From the start, it was clear that this is no workshop in which everyone “just” gives a talk about their guidelines and answers a few questions. In fact, there were only a few presentations at the very beginning and some by the organizers – most of the time was spent with plenary discussions and group work, either in the participant or in newly shuffled groups. One of the first task for group work, for instance, was the identification of similarities and differences across the guidelines.
The core evaluation task was the application of a questionnaire, covering the three evaluation dimensions we considered important. This was done by each group for all other guidelines.
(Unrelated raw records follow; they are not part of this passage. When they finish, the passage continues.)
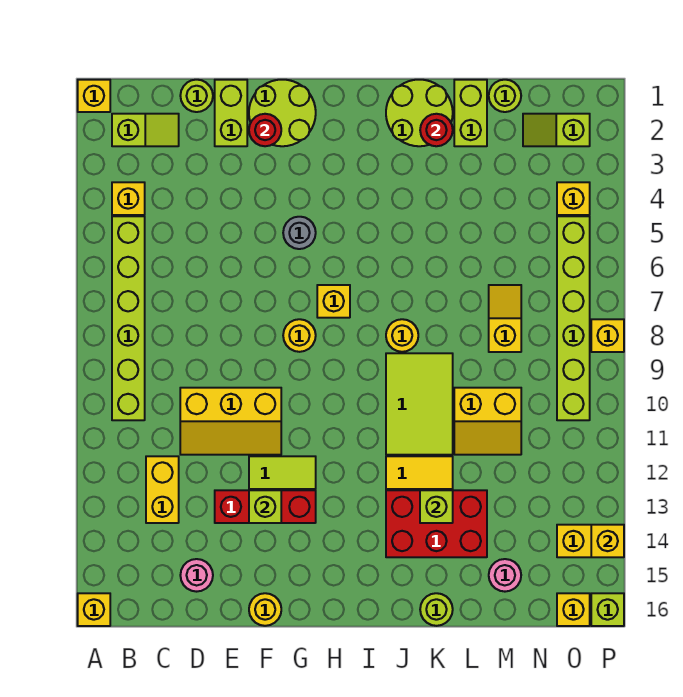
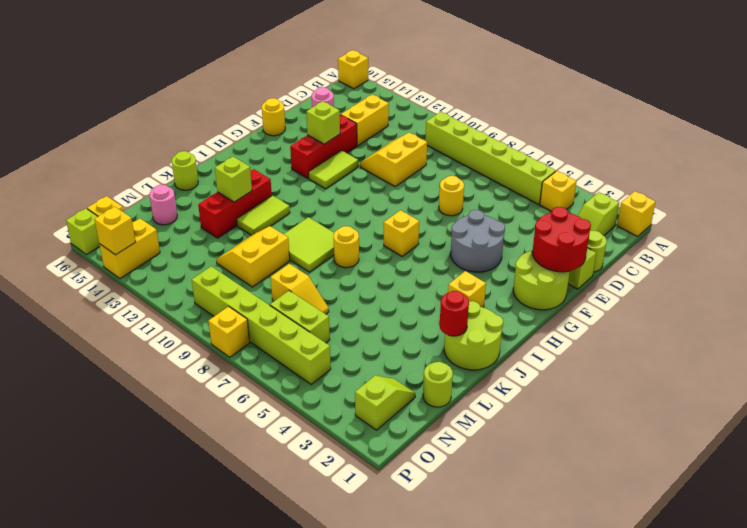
yellow brick C12:C13 level 1 -> yellow brick C13:D13 level 1
yellow slope D10:F11 level 1 top 10 -> yellow slope D10:E11 level 1 top 10
red round brick F2 level 2 -> red round brick E1:F2 level 2
grey round brick G5 level 1 -> grey round brick F4:G5 level 1
yellow round brick G8 level 1 -> yellow round brick E7 level 1
lime tile J9:K11 level 1 -> lime tile J9:K10 level 1
yellow tile J12:K12 level 1 -> lime tile J12:K12 level 1
red brick J13:L14 level 1 -> red brick J13:L13 level 1
lime brick L1:L2 level 1 -> lime brick N6:N7 level 1
yellow brick O4 level 1 -> yellow brick I3 level 1

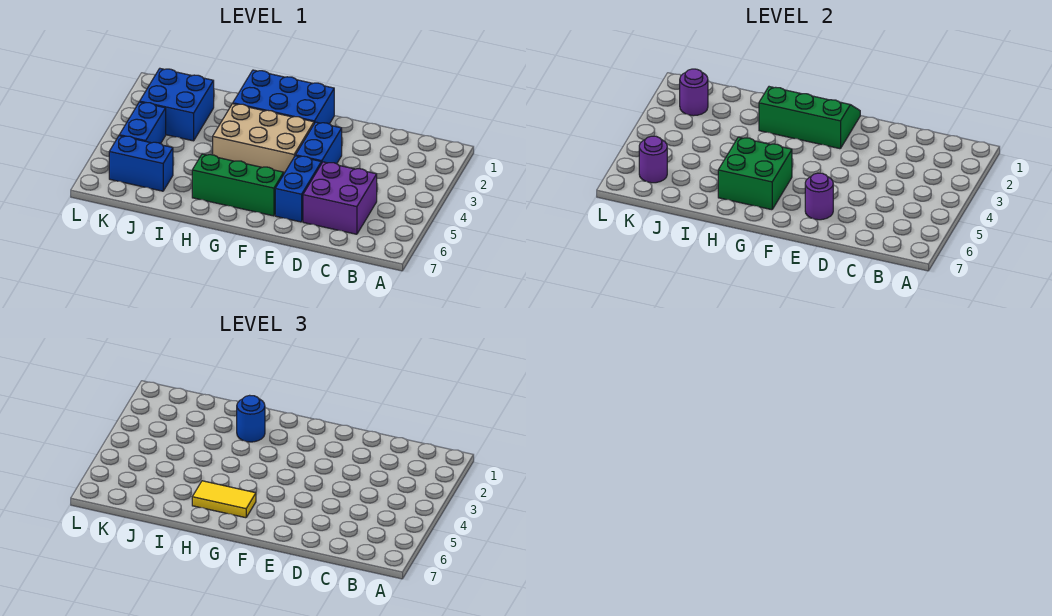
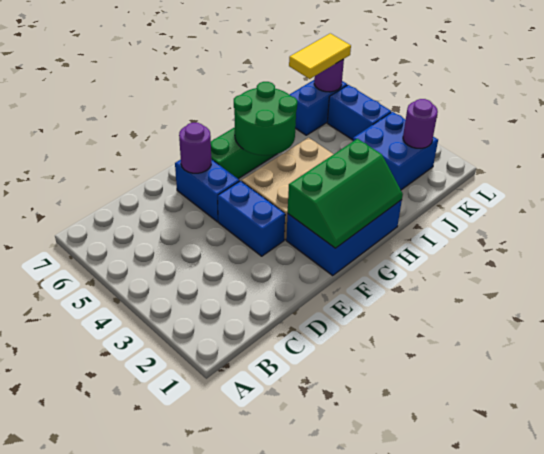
purple brick C5:D6 level 1 -> none
green brick G5:H6 level 2 -> green round brick G5:H6 level 2
yellow tile G6:H6 level 3 -> yellow tile J6:K6 level 3
blue round brick H2 level 3 -> none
All questions were to be answered in text form (to be presented in a plenary session) and in addition by assigning points on a four point Likert scale. The ‘correct’ application of the questionnaire was challenging, without a doubt. Some required putting ones self into the shoes of the guideline authors, some required some imagination on potential uses of annotations based on the guidelines. Interestingly, however, the ranking that was established by summarizing points reflected the discursive evaluation very well. Guidelines that have been praised for their theoretical basis achieved high scores in this dimension as well, and with a low variance across the participants. Even if it sounds counter-intuitive at first, a questionnaire with assigned points is an efficient way of generating such results, and it reflects qualitative judgement well (at least in our case).
As a final point in this post: We were delighted about the positive, welcoming and friendly atmosphere. Despite the diverse backgrounds, which usually give plenty occasions for misunderstandings, our participants managed to be constructive and productive, even when criticizing their guidelines. It was an intense three days, but it was totally worth it.